Overhearing the neighbours
Now that winter is done, everyone in Brisbane is venturing back onto their verandahs of an evening; sitting, reading, eating, drinking, talking with friends. It's lovely. Where I live the blocks of land are big, but they're longer than wide so the houses are close together. It means you hear a lot of conversations, music, tv and other goings on that aren't happening in your house. Mostly, we all pretend not to notice each other, so even when we are all sitting outside and can see each other only metres away, we just mind our own business. Or at least appear to.

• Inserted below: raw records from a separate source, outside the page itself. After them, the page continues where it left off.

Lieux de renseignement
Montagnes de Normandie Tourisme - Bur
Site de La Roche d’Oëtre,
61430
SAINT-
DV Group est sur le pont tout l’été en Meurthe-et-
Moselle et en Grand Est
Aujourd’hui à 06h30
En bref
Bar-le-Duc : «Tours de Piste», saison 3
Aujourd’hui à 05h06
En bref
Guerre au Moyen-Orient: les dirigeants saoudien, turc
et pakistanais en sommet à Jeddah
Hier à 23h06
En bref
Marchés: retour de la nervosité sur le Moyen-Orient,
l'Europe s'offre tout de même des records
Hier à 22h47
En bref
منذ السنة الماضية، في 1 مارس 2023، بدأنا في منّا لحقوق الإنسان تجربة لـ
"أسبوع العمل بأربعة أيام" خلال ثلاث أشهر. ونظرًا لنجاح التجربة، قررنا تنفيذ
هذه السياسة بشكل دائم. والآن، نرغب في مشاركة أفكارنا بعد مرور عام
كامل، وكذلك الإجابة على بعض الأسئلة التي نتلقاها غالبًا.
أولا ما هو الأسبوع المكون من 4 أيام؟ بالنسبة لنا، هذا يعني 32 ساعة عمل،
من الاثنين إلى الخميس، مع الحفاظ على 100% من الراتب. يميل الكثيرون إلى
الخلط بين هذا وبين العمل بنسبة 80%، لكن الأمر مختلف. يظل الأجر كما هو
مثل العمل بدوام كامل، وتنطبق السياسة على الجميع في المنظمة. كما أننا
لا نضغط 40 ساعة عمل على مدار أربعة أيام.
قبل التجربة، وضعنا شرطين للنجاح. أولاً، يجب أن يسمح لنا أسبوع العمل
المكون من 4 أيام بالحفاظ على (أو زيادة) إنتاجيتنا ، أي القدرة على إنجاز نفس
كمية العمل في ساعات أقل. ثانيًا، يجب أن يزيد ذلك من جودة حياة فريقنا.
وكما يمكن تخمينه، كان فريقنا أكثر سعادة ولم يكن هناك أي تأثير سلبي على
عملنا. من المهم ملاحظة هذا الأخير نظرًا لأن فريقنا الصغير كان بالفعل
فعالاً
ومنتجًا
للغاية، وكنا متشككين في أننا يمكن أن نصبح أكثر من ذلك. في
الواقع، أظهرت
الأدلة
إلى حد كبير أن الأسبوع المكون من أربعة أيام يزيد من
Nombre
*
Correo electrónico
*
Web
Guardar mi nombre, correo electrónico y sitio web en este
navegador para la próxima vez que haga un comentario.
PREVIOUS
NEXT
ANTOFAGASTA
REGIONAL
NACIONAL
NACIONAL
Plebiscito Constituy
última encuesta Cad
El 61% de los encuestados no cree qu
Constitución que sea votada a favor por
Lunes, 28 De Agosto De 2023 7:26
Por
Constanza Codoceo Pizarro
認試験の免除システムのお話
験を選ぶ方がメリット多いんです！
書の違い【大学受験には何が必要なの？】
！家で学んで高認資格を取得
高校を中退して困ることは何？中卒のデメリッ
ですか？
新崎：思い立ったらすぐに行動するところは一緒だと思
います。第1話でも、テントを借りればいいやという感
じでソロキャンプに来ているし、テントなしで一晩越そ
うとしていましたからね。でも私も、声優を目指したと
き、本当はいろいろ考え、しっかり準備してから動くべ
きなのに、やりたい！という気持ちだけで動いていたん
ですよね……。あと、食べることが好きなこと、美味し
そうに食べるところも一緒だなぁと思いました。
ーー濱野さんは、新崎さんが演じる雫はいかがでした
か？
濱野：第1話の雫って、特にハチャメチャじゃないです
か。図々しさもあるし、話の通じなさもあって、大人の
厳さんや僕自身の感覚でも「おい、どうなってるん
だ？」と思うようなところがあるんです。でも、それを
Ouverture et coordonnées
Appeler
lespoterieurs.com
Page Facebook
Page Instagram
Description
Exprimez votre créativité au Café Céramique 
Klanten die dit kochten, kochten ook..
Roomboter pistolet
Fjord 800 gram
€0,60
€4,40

Last night I was sitting on our verandah, drinking a beer and working. Next door a couple of women were having a cup of tea, some ciggies and a catch up, gossiping away unselfconsciously about work, parties, friends, guys and hook-ups. Although I wasn't really listening, the conversation drifted across my table and this snippet of conversation caught my attention:
I don't know what I was thinking. He was so gross! I mean, he was a surfer, so there was that. (Cackling laughter from both women) But he was filthy and he stank and his house was disgusting. I would sit on the couch while he played playstation, and it was sticky! And his mates were so irritating and rude. I'd go out with them and they'd just sit and watch the football and completely ignore me. Like, hello! I could be home drinking wine, you know!
Haha! I love that she went out with someone just because 'he was a surfer, you know'. But I also love that, in the end, it wasn't enough. It shouldn't be enough! Sometimes I forget how other people see guys who surf - as mysterious or exciting or hot, or something. Bless. I just see them as guys who surf - not too much mysterious about that to me. I grew up in a town where surfing is central, so I had no illusions about the surfers I went to school with. Not that they were horrible, but they were, well, they were surfers. But for a lot of girls from inland and women from the city, there is something about surfers that really ignites their imagination.
I've noticed this works the other way too. When people I don't know very well find out that I surf, they're interested. They ask questions about it. Unfortunately, I'm about the least mysterious person you could ever meet, so who I am in reality conflicts with their fantasies. That I surf also makes the students I teach think I'm cool... for about 5 minutes! It's amusing how much the idea of me surfing surprises people. I suppose I fail surfing's stereotypical and exciting image;
Rebecca Olive: dork who surfs.
Not that that bothers me in the slightest. To be honest, I'd rather people didn't meet me and assume I surf. I like that it can be my secret.